Em nota, a Secretaria de Segurança Pública (SSP) informou que os agentes da PM que são réus na Justiça Comum permanecem afastados das ruas e estão trabalhando na área administrativa. “Os inquéritos civil e militar sobre o respectivo caso foram concluídos e remetidos ao Poder Judiciário. Um dos indiciados não mais integra os quadros da Polícia Militar e os outros 12 seguem afastados das atividades operacionais de policiamento até a conclusão do trabalho judicial”, diz o texto.

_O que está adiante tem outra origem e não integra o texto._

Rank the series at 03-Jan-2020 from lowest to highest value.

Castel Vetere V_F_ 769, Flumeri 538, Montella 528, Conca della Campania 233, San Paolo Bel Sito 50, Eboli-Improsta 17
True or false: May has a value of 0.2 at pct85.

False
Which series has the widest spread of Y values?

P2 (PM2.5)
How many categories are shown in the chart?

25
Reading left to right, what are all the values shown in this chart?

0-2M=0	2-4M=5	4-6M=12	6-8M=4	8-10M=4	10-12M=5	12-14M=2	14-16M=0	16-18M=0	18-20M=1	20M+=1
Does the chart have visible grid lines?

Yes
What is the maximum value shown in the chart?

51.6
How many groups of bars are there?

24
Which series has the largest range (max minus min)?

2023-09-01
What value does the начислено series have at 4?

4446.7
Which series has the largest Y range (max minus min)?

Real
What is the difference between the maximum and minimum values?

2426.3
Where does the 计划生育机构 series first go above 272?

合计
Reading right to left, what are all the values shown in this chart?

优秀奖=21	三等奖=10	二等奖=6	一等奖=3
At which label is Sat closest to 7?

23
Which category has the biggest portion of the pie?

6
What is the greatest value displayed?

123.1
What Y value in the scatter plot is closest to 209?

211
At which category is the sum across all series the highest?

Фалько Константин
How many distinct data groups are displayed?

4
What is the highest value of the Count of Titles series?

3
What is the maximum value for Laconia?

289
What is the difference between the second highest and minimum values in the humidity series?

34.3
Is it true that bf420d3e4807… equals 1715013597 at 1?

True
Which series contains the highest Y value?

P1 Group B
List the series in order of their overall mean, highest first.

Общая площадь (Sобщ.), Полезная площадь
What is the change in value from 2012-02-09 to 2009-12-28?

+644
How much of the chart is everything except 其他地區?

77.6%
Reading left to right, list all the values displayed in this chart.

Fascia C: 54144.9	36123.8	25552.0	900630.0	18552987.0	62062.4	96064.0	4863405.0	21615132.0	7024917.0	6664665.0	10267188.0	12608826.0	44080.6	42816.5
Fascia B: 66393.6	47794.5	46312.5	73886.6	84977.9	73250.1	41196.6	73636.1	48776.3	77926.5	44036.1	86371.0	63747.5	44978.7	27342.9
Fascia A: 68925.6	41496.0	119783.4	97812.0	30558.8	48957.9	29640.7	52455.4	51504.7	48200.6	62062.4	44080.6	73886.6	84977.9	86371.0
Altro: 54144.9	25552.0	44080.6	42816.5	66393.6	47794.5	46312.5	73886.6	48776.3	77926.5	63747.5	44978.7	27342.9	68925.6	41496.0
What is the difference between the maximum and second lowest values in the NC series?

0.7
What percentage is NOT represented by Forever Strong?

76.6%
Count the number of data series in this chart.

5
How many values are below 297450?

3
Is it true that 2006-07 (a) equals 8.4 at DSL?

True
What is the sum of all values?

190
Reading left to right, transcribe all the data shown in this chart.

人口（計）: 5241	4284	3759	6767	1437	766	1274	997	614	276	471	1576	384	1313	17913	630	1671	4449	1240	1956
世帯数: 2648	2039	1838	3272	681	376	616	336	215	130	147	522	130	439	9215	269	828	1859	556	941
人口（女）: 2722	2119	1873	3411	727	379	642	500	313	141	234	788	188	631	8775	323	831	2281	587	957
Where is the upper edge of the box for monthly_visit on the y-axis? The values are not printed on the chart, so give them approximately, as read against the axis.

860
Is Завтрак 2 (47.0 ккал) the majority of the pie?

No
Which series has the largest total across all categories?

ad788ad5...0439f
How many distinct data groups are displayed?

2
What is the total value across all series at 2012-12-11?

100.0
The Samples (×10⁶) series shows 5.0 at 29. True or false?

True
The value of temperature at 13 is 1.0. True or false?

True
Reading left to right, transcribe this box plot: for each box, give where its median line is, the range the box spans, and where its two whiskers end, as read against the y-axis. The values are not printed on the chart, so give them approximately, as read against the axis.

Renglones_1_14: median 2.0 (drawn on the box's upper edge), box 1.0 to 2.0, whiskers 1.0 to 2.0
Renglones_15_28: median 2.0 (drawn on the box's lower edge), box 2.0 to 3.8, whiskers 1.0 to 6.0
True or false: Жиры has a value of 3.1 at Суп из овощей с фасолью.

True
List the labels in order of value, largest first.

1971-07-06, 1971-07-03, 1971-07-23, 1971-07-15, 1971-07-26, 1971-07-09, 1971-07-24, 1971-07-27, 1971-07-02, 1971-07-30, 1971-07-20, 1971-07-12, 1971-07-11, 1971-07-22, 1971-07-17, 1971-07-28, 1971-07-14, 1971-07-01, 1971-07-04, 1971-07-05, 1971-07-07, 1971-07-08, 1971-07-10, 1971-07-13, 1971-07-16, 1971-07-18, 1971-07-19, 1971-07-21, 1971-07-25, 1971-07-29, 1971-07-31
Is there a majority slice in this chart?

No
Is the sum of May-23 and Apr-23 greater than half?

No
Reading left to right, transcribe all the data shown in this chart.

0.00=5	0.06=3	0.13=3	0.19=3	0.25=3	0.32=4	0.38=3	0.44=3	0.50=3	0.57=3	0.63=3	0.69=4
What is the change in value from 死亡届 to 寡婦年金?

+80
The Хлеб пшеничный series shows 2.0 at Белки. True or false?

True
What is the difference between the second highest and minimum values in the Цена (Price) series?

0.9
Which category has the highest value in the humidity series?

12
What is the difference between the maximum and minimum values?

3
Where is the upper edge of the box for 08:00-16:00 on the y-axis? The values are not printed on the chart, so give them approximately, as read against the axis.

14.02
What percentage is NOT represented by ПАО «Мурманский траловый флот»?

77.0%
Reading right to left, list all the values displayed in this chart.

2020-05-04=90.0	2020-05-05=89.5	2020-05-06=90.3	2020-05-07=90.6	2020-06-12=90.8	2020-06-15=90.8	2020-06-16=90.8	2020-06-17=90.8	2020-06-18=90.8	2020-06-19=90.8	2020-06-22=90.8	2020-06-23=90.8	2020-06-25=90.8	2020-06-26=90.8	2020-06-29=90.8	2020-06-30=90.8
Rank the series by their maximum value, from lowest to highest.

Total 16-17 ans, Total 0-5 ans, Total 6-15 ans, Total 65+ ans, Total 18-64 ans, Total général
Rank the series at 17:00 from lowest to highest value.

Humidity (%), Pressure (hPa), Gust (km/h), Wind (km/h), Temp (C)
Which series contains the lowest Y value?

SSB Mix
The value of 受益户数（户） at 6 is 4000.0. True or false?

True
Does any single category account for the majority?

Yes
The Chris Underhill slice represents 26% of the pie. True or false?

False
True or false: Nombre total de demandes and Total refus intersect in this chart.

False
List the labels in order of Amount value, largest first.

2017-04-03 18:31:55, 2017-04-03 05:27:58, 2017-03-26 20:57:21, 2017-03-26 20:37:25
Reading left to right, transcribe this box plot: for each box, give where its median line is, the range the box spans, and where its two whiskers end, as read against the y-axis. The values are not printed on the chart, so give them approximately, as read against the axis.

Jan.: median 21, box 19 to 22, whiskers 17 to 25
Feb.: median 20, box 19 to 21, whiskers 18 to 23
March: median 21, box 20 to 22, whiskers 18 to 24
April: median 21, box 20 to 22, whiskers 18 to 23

A mãe de Denys Henrique, Maria Cristina, cobra justiça e espera que os réus respondam pelo crime cometido. Ela reforça que o papel deles deveria estar baseado na proteção, e não na violência contra os cidadãos e cidadãs.

“O que a gente espera é que eles respondam criminalmente pelo crime que eles cometeram. Eles mataram nove jovens inocentes que tinham uma vida inteira pela frente. Eles tentam justificar que criança não tem que estar em baile funk. A policial não tem que matar em lugar nenhum, independentemente de onde a criança ou o adulto estejam. Pedimos encarecidamente que o Estado puna os assassinos. O que a gente espera é que a justiça seja feita. A gente vai ficar com aquela falta pelo resto da vida. Para o resto da minha vida eu vou lutar e vou mostrar o que fizeram com o meu filho.”

Ato em memória

Nesta sexta-feira (1º/12), data que completa quatro anos do massacre de Paraisópolis, familiares das vítimas vão realizar um ato em memória dos nove jovens mortos no baile da DZ7, no vão do Museu de Arte de São Paulo Assis Chateaubriand, às 17h.

“É a primeira vez que a gente vai fazer o ato na Avenida Paulista. Estamos sofrendo toda uma pressão aqui em São Paulo porque estamos com um governo de estado que está simplesmente apoiando massacres e chacinas, como a que ocorreu na baixada Santista recentemente. A gente pensou em dar mais visibilidade para o nosso caso e também trazer essa visibilidade das coisas que acontecem. Nosso ato é um ato de memória. Vamos fazer uma intervenção no MASP e fazer uma homenagem aos nossos filhos e, depois, uma caminhada em protesto”.